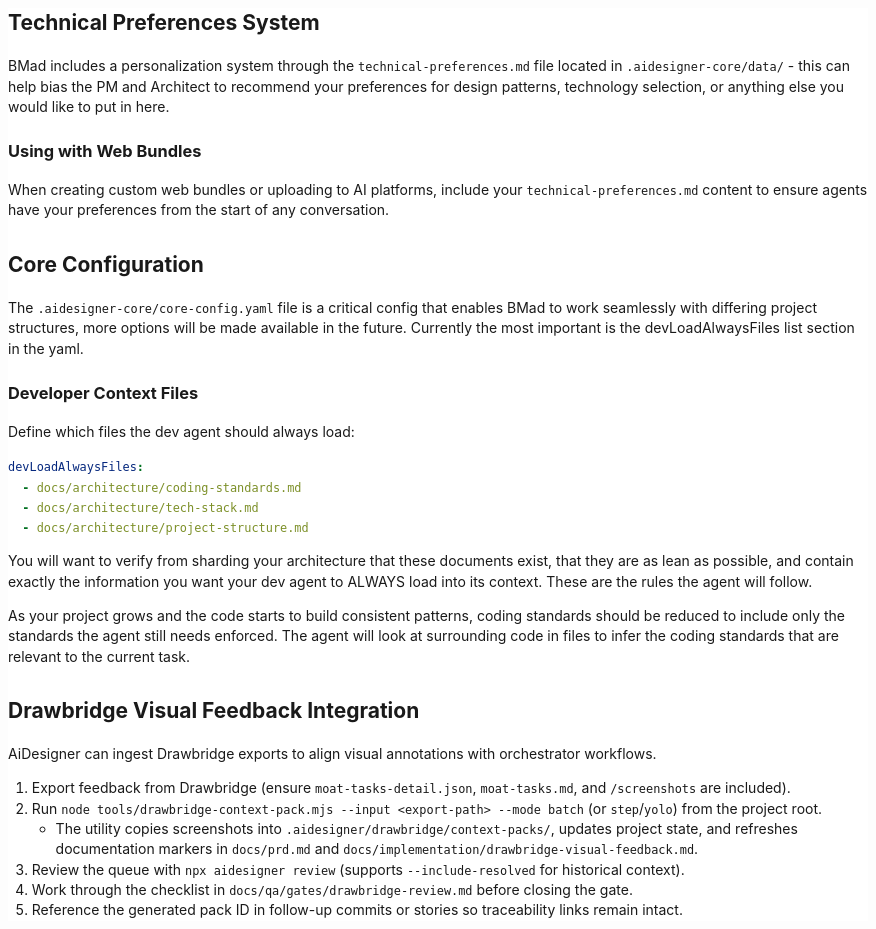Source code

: ## Technical Preferences System

BMad includes a personalization system through the `technical-preferences.md` file located in `.aidesigner-core/data/` - this can help bias the PM and Architect to recommend your preferences for design patterns, technology selection, or anything else you would like to put in here.

### Using with Web Bundles

When creating custom web bundles or uploading to AI platforms, include your `technical-preferences.md` content to ensure agents have your preferences from the start of any conversation.

## Core Configuration

The `.aidesigner-core/core-config.yaml` file is a critical config that enables BMad to work seamlessly with differing project structures, more options will be made available in the future. Currently the most important is the devLoadAlwaysFiles list section in the yaml.

### Developer Context Files

Define which files the dev agent should always load:

```yaml
devLoadAlwaysFiles:
  - docs/architecture/coding-standards.md
  - docs/architecture/tech-stack.md
  - docs/architecture/project-structure.md
```

You will want to verify from sharding your architecture that these documents exist, that they are as lean as possible, and contain exactly the information you want your dev agent to ALWAYS load into its context. These are the rules the agent will follow.

As your project grows and the code starts to build consistent patterns, coding standards should be reduced to include only the standards the agent still needs enforced. The agent will look at surrounding code in files to infer the coding standards that are relevant to the current task.

## Drawbridge Visual Feedback Integration

AiDesigner can ingest Drawbridge exports to align visual annotations with orchestrator workflows.

1. Export feedback from Drawbridge (ensure `moat-tasks-detail.json`, `moat-tasks.md`, and `/screenshots` are included).
2. Run `node tools/drawbridge-context-pack.mjs --input <export-path> --mode batch` (or `step`/`yolo`) from the project root.
   - The utility copies screenshots into `.aidesigner/drawbridge/context-packs/`, updates project state, and refreshes documentation markers in `docs/prd.md` and `docs/implementation/drawbridge-visual-feedback.md`.
3. Review the queue with `npx aidesigner review` (supports `--include-resolved` for historical context).
4. Work through the checklist in `docs/qa/gates/drawbridge-review.md` before closing the gate.
5. Reference the generated pack ID in follow-up commits or stories so traceability links remain intact.
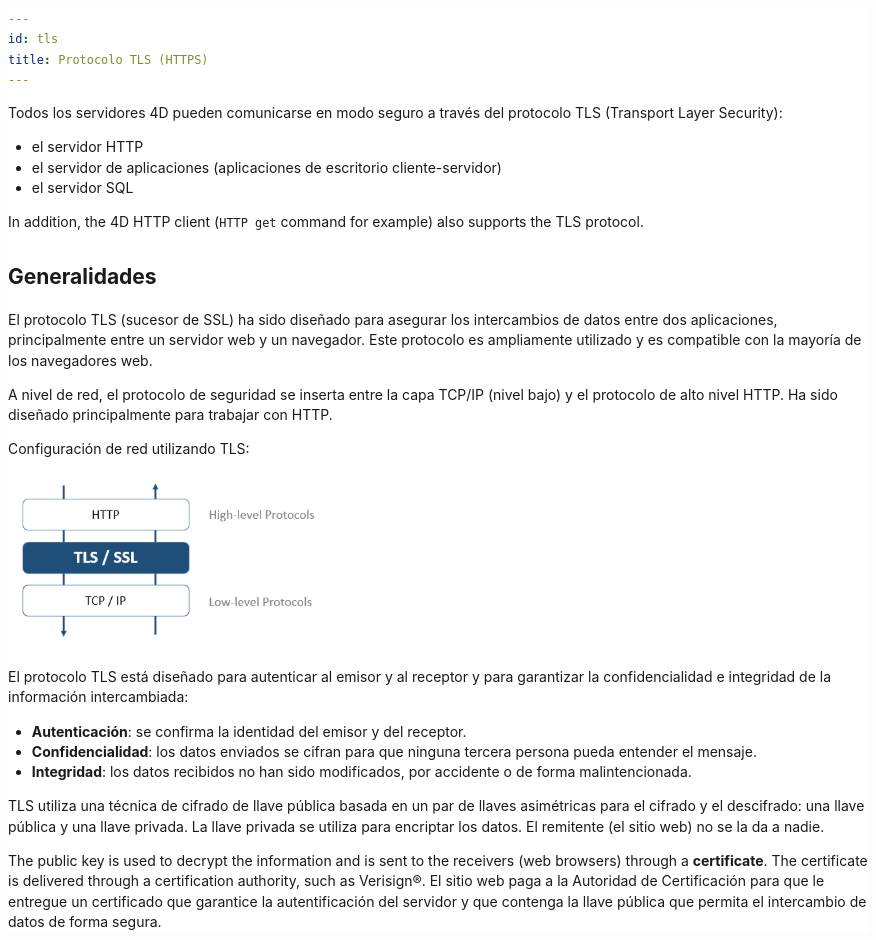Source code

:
 ```yaml
---
id: tls
title: Protocolo TLS (HTTPS)
---
```


Todos los servidores 4D pueden comunicarse en modo seguro a través del protocolo TLS (Transport Layer Security):

- el servidor HTTP
- el servidor de aplicaciones (aplicaciones de escritorio cliente-servidor)
- el servidor SQL

In addition, the 4D HTTP client (`HTTP get` command for example) also supports the TLS protocol.

## Generalidades

El protocolo TLS (sucesor de SSL) ha sido diseñado para asegurar los intercambios de datos entre dos aplicaciones, principalmente entre un servidor web y un navegador. Este protocolo es ampliamente utilizado y es compatible con la mayoría de los navegadores web.

A nivel de red, el protocolo de seguridad se inserta entre la capa TCP/IP (nivel bajo) y el protocolo de alto nivel HTTP. Ha sido diseñado principalmente para trabajar con HTTP.

Configuración de red utilizando TLS:

![](../assets/en/WebServer/tls1.png)

El protocolo TLS está diseñado para autenticar al emisor y al receptor y para garantizar la confidencialidad e integridad de la información intercambiada:

- **Autenticación**: se confirma la identidad del emisor y del receptor.
- **Confidencialidad**: los datos enviados se cifran para que ninguna tercera persona pueda entender el mensaje.
- **Integridad**: los datos recibidos no han sido modificados, por accidente o de forma malintencionada.

TLS utiliza una técnica de cifrado de llave pública basada en un par de llaves asimétricas para el cifrado y el descifrado: una llave pública y una llave privada. La llave privada se utiliza para encriptar los datos. El remitente (el sitio web) no se la da a nadie.

The public key is used to decrypt the information and is sent to the receivers (web browsers) through a **certificate**. The certificate is delivered through a certification authority, such as Verisign®. El sitio web paga a la Autoridad de Certificación para que le entregue un certificado que garantice la autentificación del servidor y que contenga la llave pública que permita el intercambio de datos de forma segura.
· · · ·
**AIM OF THE EXERCISE:**
In the entries above, one line contains "- el servidor SQL" and another contains "TLS utiliza una". Reproduce exactly those two lines and the lines between them, nothing else.

**SOLUTION FOR THIS PROBLEM:**
- el servidor SQL

In addition, the 4D HTTP client (`HTTP get` command for example) also supports the TLS protocol.

## Generalidades

El protocolo TLS (sucesor de SSL) ha sido diseñado para asegurar los intercambios de datos entre dos aplicaciones, principalmente entre un servidor web y un navegador. Este protocolo es ampliamente utilizado y es compatible con la mayoría de los navegadores web.

A nivel de red, el protocolo de seguridad se inserta entre la capa TCP/IP (nivel bajo) y el protocolo de alto nivel HTTP. Ha sido diseñado principalmente para trabajar con HTTP.

Configuración de red utilizando TLS:

![](../assets/en/WebServer/tls1.png)

El protocolo TLS está diseñado para autenticar al emisor y al receptor y para garantizar la confidencialidad e integridad de la información intercambiada:

- **Autenticación**: se confirma la identidad del emisor y del receptor.
- **Confidencialidad**: los datos enviados se cifran para que ninguna tercera persona pueda entender el mensaje.
- **Integridad**: los datos recibidos no han sido modificados, por accidente o de forma malintencionada.

TLS utiliza una técnica de cifrado de llave pública basada en un par de llaves asimétricas para el cifrado y el descifrado: una llave pública y una llave privada. La llave privada se utiliza para encriptar los datos. El remitente (el sitio web) no se la da a nadie.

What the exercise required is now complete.